[EXERCISE]
Look for the word "Pucón" in the entries and copy every line where it shows up.

···

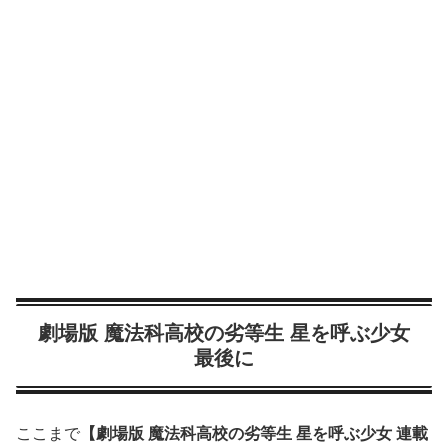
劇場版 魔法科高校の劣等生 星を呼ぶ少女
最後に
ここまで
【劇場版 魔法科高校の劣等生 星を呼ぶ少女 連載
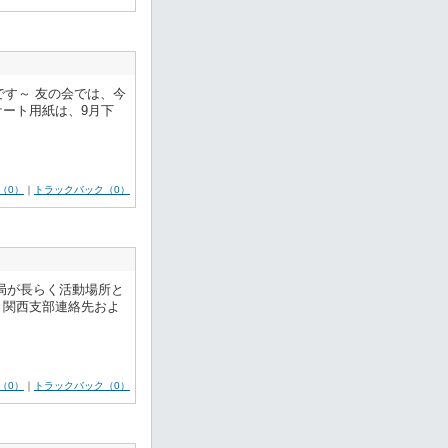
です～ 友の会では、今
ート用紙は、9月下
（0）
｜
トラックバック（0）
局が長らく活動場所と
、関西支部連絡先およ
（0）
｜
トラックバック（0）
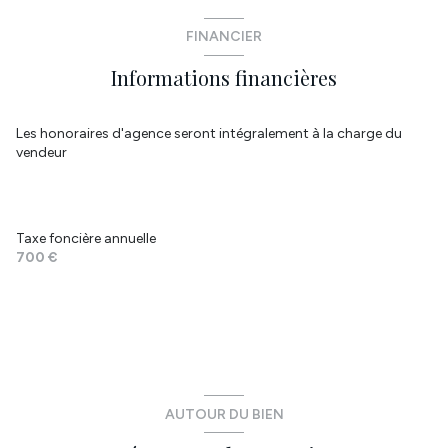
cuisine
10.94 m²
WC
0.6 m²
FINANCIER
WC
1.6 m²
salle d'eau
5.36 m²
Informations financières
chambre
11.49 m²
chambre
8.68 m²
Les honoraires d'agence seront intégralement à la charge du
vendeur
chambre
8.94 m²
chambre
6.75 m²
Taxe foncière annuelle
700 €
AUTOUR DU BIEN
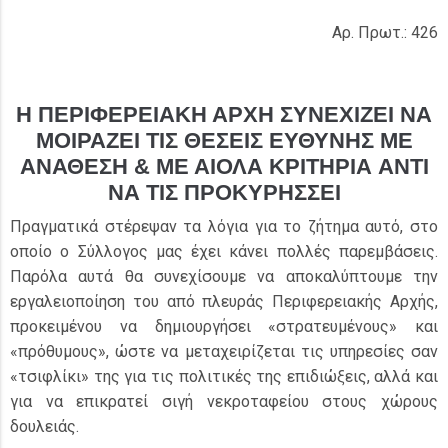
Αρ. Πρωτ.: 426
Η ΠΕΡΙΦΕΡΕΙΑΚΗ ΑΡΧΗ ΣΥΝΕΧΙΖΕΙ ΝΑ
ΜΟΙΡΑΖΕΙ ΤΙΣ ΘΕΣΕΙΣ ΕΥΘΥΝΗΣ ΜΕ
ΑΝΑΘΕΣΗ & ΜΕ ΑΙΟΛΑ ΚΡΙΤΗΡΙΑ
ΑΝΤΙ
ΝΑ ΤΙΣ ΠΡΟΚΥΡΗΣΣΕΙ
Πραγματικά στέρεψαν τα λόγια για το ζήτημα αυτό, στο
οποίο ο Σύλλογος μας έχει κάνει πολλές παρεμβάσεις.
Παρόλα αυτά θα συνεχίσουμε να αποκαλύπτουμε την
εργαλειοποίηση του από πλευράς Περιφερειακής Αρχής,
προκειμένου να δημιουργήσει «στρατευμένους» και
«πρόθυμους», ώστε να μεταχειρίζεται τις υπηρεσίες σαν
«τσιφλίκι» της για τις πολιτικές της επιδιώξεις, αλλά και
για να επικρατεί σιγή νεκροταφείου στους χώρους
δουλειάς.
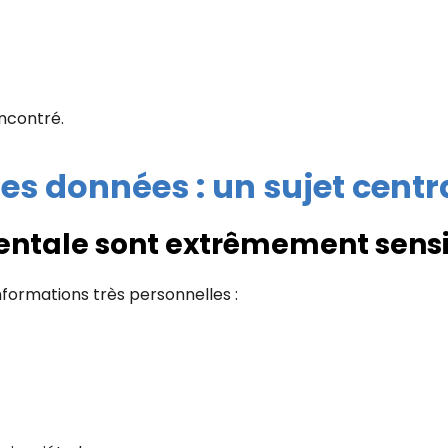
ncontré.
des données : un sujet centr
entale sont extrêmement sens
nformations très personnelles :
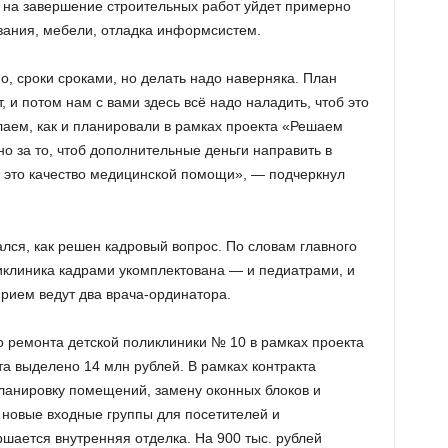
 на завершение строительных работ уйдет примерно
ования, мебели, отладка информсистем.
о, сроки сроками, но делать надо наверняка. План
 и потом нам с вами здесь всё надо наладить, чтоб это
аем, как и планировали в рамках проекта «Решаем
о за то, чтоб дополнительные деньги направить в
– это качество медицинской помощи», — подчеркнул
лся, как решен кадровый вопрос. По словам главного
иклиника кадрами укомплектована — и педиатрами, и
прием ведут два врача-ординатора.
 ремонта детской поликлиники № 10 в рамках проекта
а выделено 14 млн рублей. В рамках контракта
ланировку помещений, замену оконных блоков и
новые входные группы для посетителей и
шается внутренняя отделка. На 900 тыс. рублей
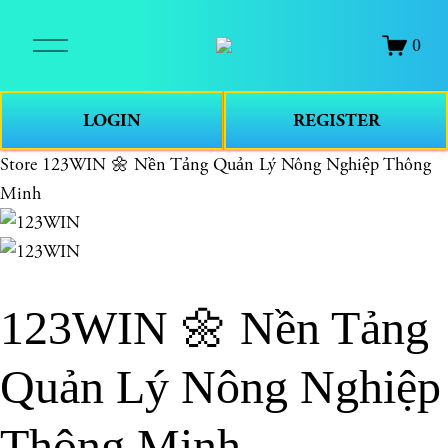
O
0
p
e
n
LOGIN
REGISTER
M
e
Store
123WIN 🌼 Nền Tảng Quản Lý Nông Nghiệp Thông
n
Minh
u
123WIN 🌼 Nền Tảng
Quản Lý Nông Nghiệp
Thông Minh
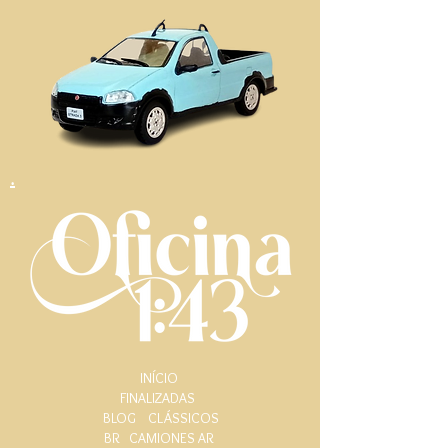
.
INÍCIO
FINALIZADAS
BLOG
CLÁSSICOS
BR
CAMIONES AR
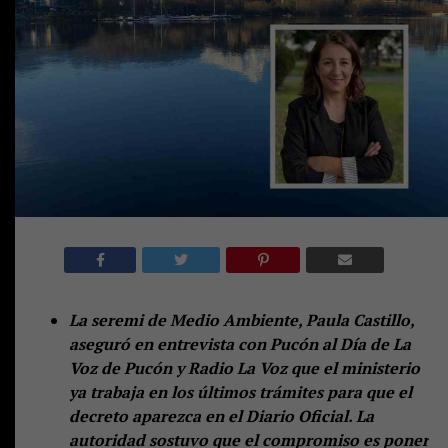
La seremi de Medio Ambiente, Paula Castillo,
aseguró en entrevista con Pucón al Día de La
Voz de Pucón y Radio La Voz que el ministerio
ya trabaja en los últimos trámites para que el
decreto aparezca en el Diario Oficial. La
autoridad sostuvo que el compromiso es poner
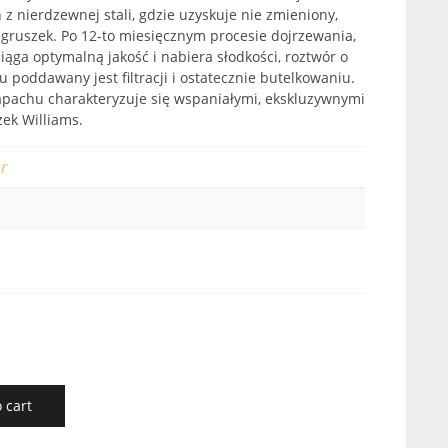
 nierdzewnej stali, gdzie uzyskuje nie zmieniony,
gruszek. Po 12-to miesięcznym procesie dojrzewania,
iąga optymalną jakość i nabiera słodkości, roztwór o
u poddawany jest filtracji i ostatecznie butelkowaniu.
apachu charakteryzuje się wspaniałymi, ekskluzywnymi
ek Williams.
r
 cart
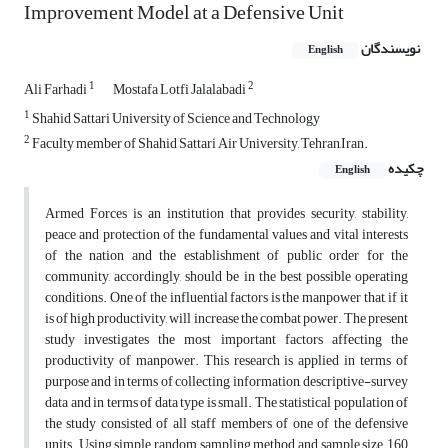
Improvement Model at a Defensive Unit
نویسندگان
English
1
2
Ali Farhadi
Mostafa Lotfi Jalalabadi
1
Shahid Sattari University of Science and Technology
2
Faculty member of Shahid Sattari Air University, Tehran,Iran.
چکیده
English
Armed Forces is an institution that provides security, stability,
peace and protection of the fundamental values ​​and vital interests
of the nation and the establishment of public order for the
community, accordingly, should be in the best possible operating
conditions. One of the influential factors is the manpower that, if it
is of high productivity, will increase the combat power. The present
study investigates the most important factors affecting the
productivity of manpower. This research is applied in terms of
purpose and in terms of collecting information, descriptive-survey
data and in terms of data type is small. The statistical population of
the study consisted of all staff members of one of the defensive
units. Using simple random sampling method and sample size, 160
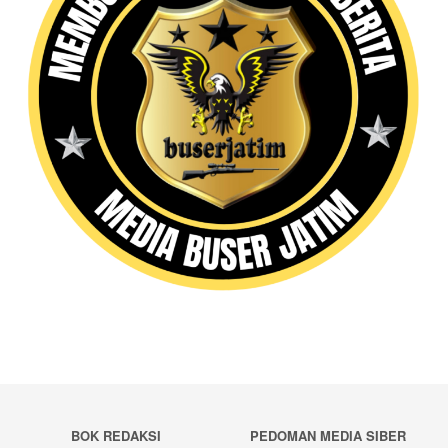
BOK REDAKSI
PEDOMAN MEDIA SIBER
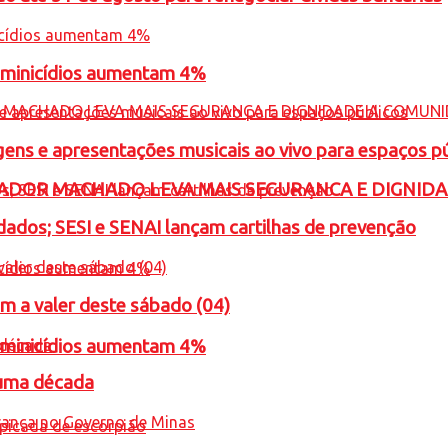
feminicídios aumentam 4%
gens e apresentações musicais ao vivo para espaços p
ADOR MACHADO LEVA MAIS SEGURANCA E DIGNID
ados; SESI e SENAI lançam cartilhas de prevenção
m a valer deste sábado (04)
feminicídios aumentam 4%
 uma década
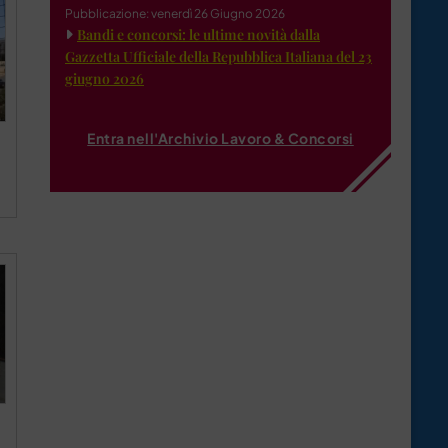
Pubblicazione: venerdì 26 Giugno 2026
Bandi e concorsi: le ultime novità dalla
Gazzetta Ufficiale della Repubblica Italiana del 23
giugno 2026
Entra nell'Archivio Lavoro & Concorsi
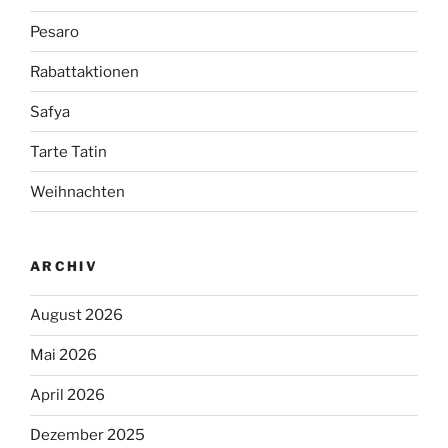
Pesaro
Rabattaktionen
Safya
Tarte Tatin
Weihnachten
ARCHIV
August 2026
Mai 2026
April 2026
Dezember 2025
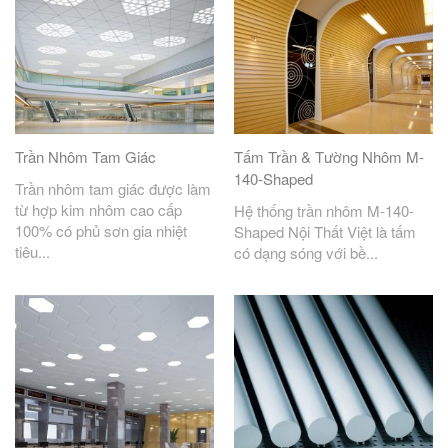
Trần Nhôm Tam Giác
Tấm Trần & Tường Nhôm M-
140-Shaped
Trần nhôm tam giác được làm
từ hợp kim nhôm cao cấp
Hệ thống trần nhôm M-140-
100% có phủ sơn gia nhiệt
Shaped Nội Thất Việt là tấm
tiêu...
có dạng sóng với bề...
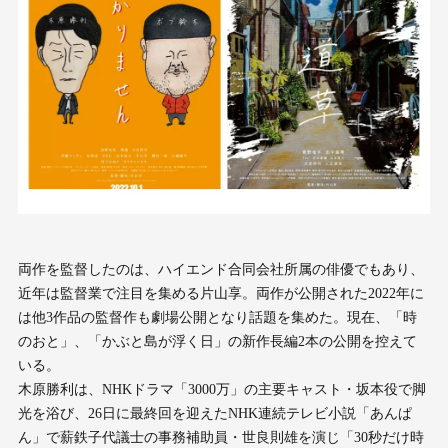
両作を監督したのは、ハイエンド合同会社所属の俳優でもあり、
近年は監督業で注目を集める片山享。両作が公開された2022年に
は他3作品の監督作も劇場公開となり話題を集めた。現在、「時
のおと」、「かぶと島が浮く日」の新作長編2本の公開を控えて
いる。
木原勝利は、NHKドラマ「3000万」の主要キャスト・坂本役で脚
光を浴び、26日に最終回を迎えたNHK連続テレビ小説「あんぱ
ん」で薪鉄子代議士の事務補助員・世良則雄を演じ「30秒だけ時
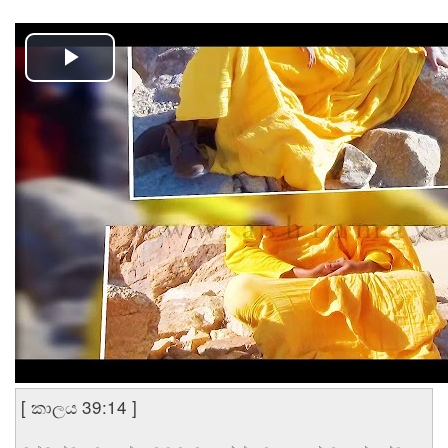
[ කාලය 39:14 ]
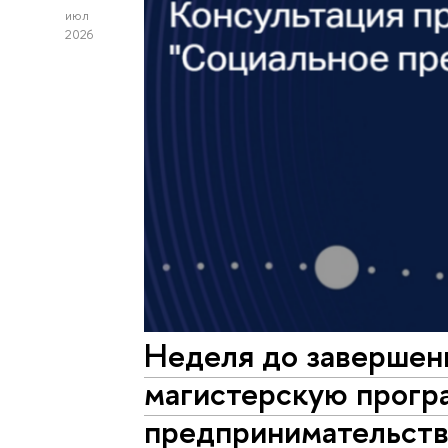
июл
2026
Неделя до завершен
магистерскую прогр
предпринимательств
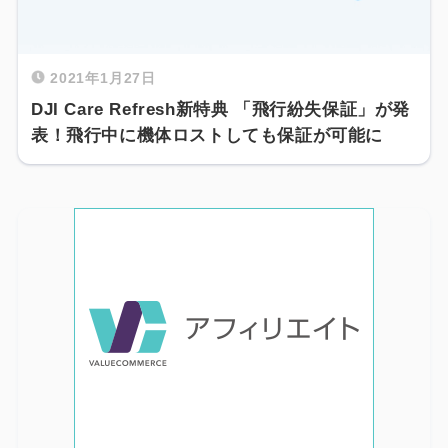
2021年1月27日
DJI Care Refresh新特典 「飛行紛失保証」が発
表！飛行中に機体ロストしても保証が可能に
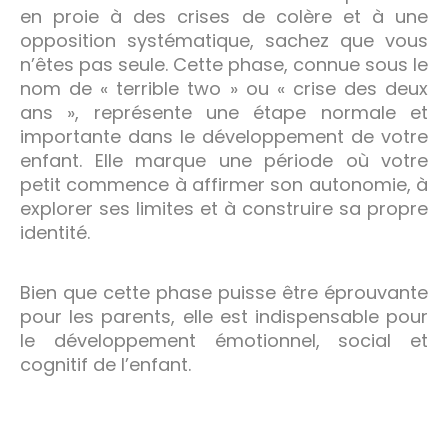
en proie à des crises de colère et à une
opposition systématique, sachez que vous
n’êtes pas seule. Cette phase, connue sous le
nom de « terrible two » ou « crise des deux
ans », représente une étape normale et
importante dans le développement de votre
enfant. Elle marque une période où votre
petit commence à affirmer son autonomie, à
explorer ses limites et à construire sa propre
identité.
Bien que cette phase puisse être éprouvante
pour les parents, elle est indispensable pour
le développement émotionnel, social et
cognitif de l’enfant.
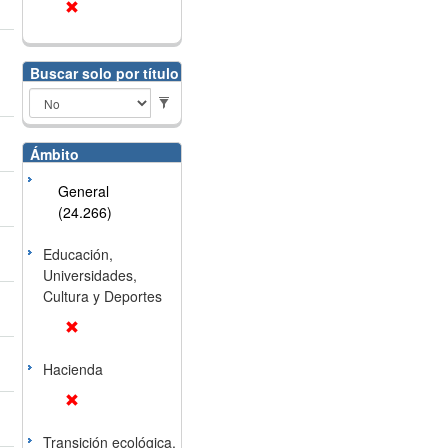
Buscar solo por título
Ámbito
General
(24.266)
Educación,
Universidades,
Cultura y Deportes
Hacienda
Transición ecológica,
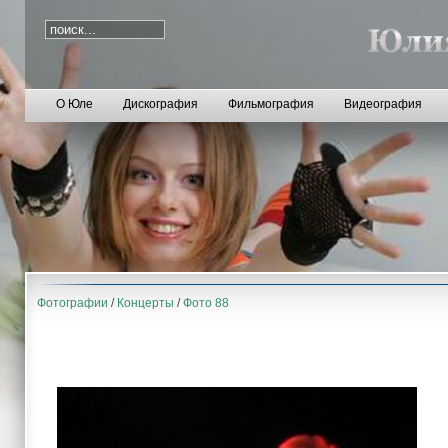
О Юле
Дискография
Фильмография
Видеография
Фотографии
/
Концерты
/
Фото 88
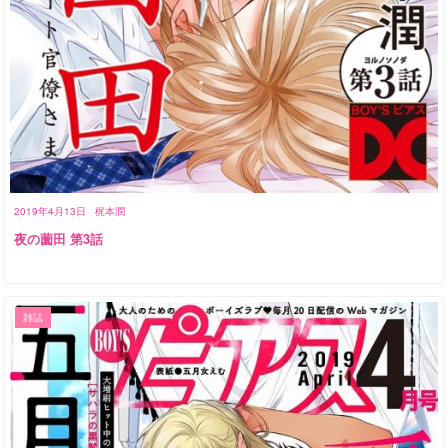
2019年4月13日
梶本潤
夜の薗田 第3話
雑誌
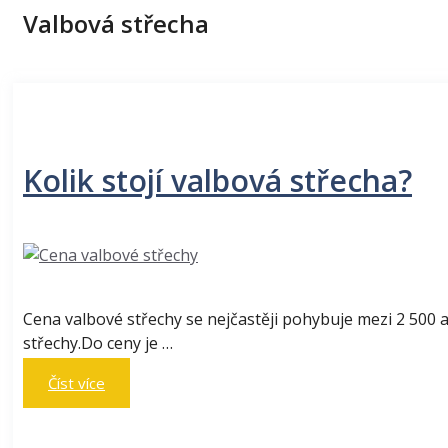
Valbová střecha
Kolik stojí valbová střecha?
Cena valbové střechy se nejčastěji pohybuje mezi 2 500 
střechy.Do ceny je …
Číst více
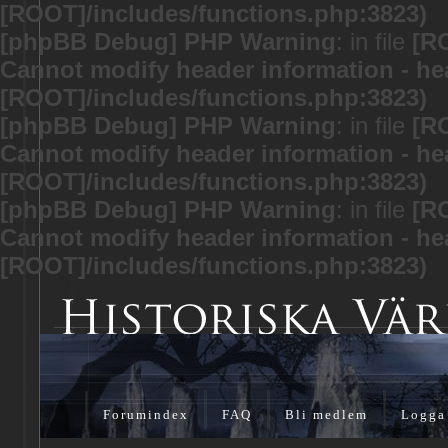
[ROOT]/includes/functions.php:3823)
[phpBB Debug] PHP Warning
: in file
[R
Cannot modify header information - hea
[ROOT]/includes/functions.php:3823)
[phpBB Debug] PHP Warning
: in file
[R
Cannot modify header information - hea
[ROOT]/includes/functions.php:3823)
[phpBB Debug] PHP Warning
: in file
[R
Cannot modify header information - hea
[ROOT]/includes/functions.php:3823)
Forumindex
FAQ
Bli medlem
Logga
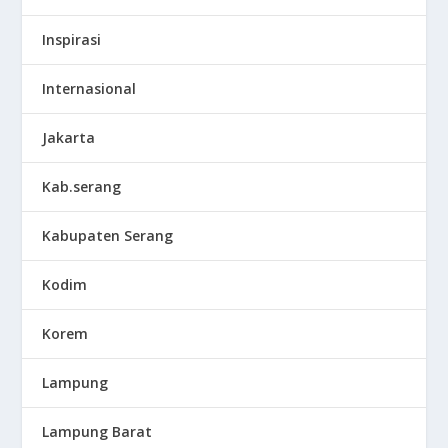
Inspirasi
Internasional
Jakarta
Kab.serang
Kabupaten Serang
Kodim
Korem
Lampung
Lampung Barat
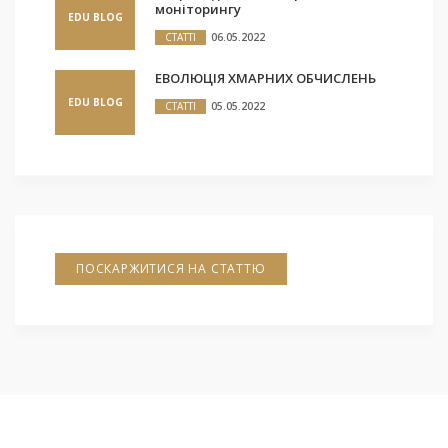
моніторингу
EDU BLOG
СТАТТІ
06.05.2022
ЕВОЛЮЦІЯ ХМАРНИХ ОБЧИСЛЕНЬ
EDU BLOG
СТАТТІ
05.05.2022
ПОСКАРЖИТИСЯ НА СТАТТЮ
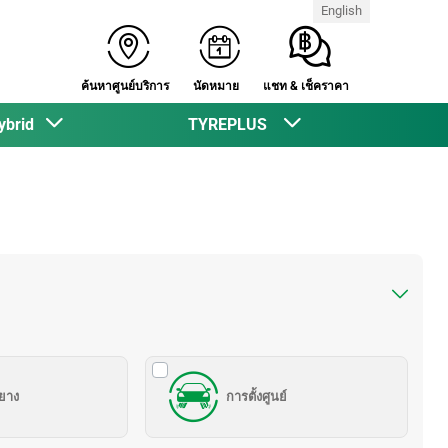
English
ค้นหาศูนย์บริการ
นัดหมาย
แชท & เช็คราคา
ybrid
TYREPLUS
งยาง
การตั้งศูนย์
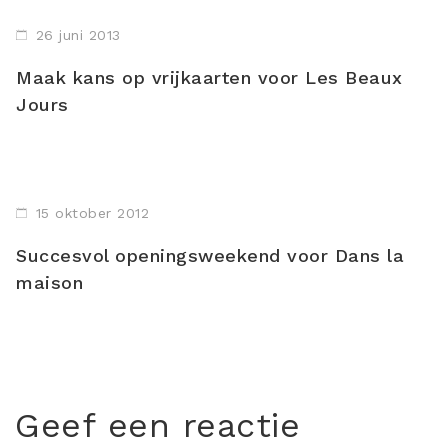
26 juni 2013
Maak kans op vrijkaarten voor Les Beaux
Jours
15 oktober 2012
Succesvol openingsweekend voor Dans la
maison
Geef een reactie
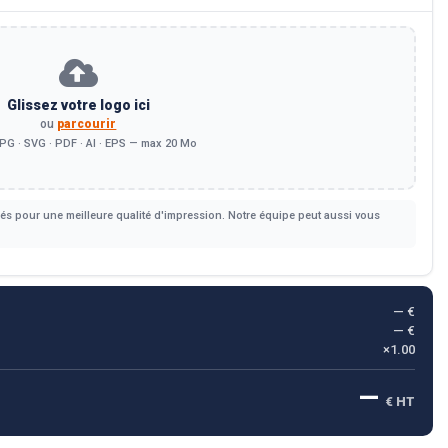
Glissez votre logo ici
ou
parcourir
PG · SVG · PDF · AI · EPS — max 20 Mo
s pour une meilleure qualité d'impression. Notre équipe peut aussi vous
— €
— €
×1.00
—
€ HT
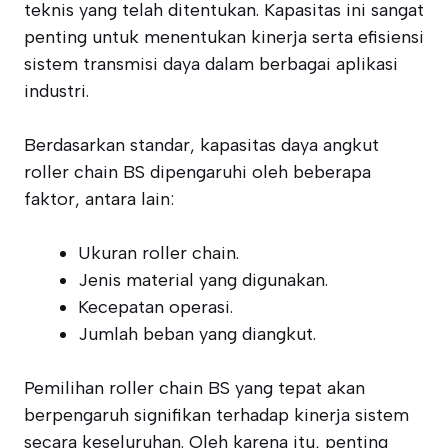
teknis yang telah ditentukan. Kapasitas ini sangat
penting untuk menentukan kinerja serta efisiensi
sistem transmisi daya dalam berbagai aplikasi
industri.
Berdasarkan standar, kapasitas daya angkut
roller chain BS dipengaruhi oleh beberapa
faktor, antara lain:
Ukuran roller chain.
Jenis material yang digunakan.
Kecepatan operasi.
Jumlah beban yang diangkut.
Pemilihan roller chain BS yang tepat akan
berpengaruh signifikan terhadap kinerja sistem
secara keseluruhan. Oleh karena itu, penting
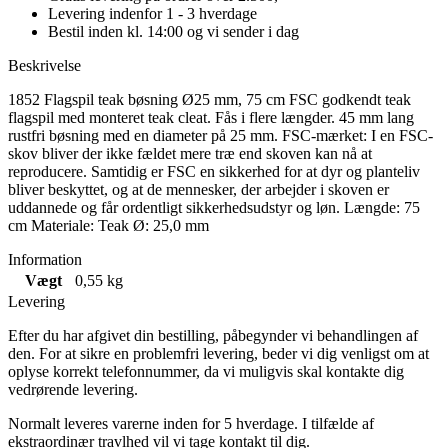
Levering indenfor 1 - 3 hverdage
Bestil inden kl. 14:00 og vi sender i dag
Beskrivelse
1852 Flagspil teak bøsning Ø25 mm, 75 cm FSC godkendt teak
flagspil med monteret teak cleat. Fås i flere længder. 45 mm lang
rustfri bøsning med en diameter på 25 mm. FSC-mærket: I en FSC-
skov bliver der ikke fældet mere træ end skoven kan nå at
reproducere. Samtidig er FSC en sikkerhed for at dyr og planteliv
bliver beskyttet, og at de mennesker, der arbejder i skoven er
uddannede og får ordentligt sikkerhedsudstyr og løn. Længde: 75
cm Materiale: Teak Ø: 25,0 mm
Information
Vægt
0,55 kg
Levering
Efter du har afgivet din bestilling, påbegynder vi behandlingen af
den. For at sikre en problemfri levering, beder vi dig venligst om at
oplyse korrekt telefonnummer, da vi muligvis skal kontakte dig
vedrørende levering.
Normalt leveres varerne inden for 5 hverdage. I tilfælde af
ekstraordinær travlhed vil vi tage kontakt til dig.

···

[THE ANSWER]
aseguró en entrevista con Pucón al Día de La
Voz de Pucón y Radio La Voz que el ministerio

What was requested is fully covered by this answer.